Recent Contracting Activity
Over the next three years, most of Arch's sales contracts are scheduled to expire. Based on current market conditions, the company believes that the expiration of these contracts – coupled with the company's internal growth initiatives – will drive significant increases in revenues, operating margins, earnings and cash flow.
Arch continues to take a balanced approach to its marketing efforts, layering in new sales contract agreements while maintaining a significant unpriced position for future periods. Based on expected production over the next three years, Arch has unpriced volumes estimated at 20 million to 25 million tons in 2006; 60 million to 70 million tons in 2007; and 90 million to 100 million tons in 2008.
"Arch finished work on a long list of key objectives during the fourth quarter of 2005," Leer said. "In the span of just three months, we succeeded in sharpening our operating focus, transforming our balance sheet, enhancing our competitive position, streamlining our capital structure and reducing our future cash requirements. We expect these accomplishments to deliver significant new value for our shareholders in 2006 and beyond."
Arch currently expects to report earnings of between $3.50 and $4.25 per fully diluted share, and adjusted EBITDA of between $550 million and $610 million, for its full year ended December 31, 2006, excluding insurance recoveries associated with recent events at West Elk. Rail service and prevailing market conditions are expected to be key factors in determining Arch's actual performance within that range. The range above assumes a negative impact of $25 million at West Elk during the first quarter as the company prepares for the March 1 restart of the longwall.
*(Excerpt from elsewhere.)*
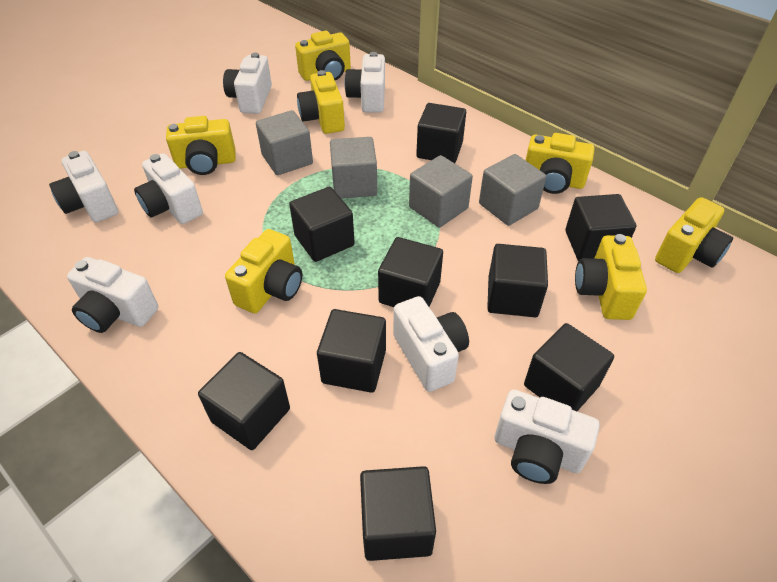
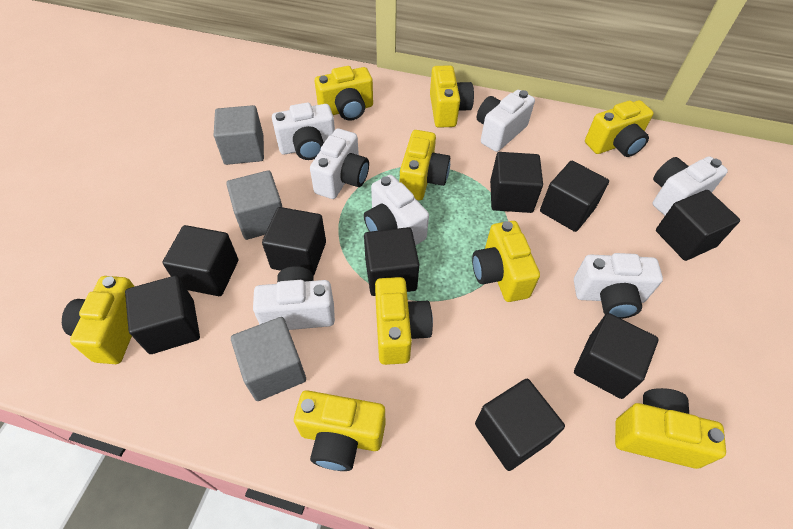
grey cube: 4 -> 3
yellow camera: 7 -> 9

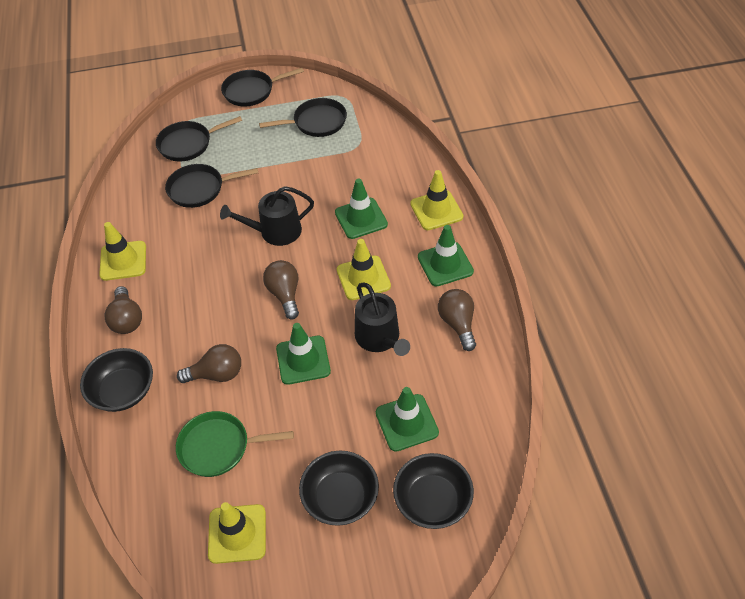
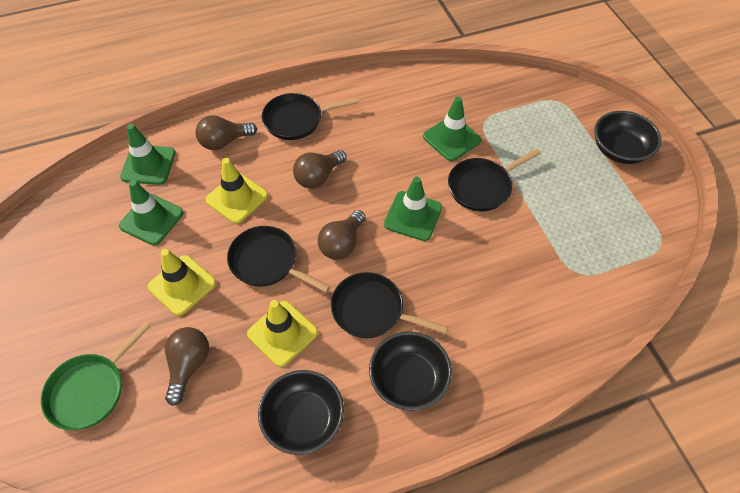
black watering can: 2 -> 0
yellow traffic cone: 4 -> 3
A conference call concerning fourth quarter earnings will be webcast live today at 11 a.m. EST. The conference call can be accessed via the "investor" section of the Arch Coal Web site (www.archcoal.com).
Arch Coal is the nation's second largest coal producer, with subsidiary operations in Wyoming, Colorado, Utah, West Virginia, Kentucky and Virginia. Through these operations, Arch provides the fuel for approximately 6% of the electricity generated in the United States.
Forward-Looking Statements: This press release contains "forward-looking statements" – that is, statements related to future, not past, events. In this context, forward-looking statements often address our expected future business and financial performance, and often contain words such as "expects," "anticipates," "intends," "plans," "believes," "seeks," or "will." Forward-looking statements by their nature address matters that are, to different degrees, uncertain. For us, particular uncertainties arise from changes in the demand for our coal by the domestic electric generation industry; from legislation and regulations relating to the Clean Air Act and other environmental initiatives; from operational, geological, permit, labor and weather-related factors; from fluctuations in the amount of cash we generate from operations; from future integration of acquired businesses; and from numerous other matters of national, regional and global scale, including those of a political, economic, business, competitive or regulatory nature. These uncertainties may cause our actual future results to be materially different than those expressed in our forward-looking statements. We do not undertake to update our forward-looking statements, whether as a result of new information, future events or otherwise, except as may be required by law.